* _SUPPLIED PASSAGE_
Removing the cans is pretty simple, not many tips there. I had to remove the left rear set and leave it dangling to access one of the hangers.

I didn't finish getting to front pipe, but I stopped at removing the cooling shroud to get to the front header nuts. I couldn't find much on how to do it, but I imagine having small swing arc ratcheting wrenches would be really nice once you get to the nuts. The nut on the bottom-left side is probably easiest to get to, but the bottom right requires removing the shroud (or magic) and the upper nut, I have no idea.

For the rear, I did something similar to:
  1. Removed seat, unscrewed blackbox, deal with the gas tank
  2. Took off the subframe covers, unbolted the subframe (but due to the wiring, could not remove)
  3. Unbolt heat shield
  4. Pivoted subframe upward and removed heat shield
  5. Removed rear header bolts and removed rear pipe
You could lift and wedge something to lift the gas tank, I just took it off. Keep it oriented the normal way, otherwise it'll constantly spill gas.

* _DATASET EXCERPTS_
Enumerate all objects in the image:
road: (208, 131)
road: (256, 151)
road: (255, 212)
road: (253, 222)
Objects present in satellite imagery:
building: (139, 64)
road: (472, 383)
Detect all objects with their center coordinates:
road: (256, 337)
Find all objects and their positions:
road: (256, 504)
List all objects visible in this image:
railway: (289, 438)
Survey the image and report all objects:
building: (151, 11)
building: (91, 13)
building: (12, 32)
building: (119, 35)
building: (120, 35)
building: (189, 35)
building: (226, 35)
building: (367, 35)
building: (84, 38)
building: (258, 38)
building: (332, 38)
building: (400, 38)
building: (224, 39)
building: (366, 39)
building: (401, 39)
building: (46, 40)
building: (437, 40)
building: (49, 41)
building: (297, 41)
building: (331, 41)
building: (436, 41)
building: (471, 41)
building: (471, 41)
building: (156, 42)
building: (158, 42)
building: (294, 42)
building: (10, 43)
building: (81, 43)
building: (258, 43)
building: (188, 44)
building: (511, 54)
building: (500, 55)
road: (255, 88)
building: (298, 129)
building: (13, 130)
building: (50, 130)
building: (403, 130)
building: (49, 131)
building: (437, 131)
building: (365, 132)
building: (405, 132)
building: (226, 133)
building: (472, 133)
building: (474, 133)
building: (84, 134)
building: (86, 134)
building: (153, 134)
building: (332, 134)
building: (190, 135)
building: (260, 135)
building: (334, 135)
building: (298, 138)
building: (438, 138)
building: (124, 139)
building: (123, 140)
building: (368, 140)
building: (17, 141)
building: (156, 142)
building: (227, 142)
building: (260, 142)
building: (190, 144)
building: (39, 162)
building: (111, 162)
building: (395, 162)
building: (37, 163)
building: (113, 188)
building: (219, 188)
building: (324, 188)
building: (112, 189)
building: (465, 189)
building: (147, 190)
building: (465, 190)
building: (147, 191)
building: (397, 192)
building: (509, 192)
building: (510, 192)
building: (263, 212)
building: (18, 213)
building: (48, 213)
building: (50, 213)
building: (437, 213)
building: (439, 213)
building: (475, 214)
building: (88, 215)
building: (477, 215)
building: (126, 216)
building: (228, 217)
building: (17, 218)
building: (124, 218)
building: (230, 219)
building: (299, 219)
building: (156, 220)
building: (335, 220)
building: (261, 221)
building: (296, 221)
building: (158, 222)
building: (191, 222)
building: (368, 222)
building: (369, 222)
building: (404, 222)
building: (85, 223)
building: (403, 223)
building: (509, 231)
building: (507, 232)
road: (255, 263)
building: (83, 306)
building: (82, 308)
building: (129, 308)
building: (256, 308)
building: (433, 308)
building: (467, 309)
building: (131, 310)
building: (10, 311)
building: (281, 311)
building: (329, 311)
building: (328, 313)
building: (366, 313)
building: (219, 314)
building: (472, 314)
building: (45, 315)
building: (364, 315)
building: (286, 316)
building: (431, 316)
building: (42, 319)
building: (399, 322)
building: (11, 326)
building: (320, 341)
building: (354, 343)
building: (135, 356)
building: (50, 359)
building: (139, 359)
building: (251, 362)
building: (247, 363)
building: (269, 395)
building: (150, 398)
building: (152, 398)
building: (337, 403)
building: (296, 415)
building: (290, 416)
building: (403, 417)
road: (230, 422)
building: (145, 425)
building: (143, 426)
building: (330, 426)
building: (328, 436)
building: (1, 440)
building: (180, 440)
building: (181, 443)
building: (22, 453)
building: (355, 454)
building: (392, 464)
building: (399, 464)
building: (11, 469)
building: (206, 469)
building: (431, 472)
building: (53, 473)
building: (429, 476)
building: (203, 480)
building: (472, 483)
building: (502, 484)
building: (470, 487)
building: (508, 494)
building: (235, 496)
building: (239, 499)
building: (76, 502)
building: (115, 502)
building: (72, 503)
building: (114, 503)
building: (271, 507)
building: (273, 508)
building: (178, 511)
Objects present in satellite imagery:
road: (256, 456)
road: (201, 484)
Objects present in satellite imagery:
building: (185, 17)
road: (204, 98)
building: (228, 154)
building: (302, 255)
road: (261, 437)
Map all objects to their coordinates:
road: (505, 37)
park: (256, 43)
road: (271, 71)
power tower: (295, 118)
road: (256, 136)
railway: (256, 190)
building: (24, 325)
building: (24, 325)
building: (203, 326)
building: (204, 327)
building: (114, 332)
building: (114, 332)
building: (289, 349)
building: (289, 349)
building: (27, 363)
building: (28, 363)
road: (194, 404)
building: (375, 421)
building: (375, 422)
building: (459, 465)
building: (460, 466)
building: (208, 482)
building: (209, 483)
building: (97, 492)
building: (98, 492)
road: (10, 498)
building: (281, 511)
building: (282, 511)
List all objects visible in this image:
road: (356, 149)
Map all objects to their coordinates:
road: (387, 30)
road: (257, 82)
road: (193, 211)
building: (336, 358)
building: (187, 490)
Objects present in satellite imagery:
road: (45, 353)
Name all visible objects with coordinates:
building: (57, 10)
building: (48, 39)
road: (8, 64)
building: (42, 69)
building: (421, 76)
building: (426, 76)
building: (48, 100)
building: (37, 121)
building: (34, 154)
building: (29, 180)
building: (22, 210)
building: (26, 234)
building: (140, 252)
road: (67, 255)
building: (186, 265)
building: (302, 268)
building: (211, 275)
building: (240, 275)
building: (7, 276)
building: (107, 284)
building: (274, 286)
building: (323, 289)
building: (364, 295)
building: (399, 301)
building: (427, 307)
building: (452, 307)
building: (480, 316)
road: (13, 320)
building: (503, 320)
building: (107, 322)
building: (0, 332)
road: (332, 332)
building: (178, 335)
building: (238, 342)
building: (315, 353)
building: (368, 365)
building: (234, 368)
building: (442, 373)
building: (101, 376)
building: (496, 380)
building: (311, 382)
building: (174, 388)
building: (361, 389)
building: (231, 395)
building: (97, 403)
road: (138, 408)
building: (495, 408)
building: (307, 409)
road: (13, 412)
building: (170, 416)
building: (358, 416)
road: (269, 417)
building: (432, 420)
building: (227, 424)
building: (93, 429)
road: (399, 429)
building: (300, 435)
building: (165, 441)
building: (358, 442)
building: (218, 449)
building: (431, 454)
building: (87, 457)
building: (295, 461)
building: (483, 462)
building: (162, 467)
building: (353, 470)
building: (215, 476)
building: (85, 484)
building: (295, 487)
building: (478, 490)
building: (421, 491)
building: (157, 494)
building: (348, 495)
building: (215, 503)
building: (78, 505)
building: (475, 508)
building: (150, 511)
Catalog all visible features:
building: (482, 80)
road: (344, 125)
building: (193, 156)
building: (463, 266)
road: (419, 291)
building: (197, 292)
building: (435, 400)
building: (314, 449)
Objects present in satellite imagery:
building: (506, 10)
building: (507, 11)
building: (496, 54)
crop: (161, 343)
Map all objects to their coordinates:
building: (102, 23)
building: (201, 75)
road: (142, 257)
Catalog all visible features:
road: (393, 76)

* _THINGS TO DO_
1. Summarize the passage about removing the cans and pipes in two sentences.
2. According to the passage about removing the cans and pipes, how should the gas tank be kept once it is taken off?
3. Carry the passage about removing the cans and pipes further from its last sentence.
The rows are separate material and are not part of the text.

* _ANSWERS BELOW_
1. Removing the cans was simple, though the left rear set had to be left dangling to reach a hanger, and work on the front pipe stopped after the cooling shroud was removed to reach the front header nuts. For the rear, the seat was removed, the blackbox unscrewed, the gas tank dealt with, the subframe unbolted and pivoted upward, the heat shield taken off, and the rear header bolts and rear pipe removed.

2. It should be kept oriented the normal way, or it will constantly spill gas.

3.
There's no way to get to the rear pipe nuts without removing the heat shield. The bolt that holds the heat shield onto subframe is very soft and tough to get out, be careful not to strip the head.

The Y-pipe couldn't come off for me, but others have done it apparently just by nudging it while only the cans are off.

Didn't use any special tools, just allen wrenches, socket wrenches, a big torx head for the subframe, socket extensions, some swivel adapters.


Hope this helps.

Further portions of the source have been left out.